Work item → Reproduce the text of every row below line for line, keeping each word, comma and line break unchanged.

Exercise input →
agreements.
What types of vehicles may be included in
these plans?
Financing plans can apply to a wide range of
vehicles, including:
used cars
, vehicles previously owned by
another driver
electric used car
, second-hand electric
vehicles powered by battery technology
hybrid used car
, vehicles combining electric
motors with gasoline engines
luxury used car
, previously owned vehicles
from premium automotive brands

Output below →
agreements.
What types of vehicles may be included in
these plans?
Financing plans can apply to a wide range of
vehicles, including:
used cars
, vehicles previously owned by
another driver
electric used car
, second-hand electric
vehicles powered by battery technology
hybrid used car
, vehicles combining electric
motors with gasoline engines
luxury used car
, previously owned vehicles
from premium automotive brands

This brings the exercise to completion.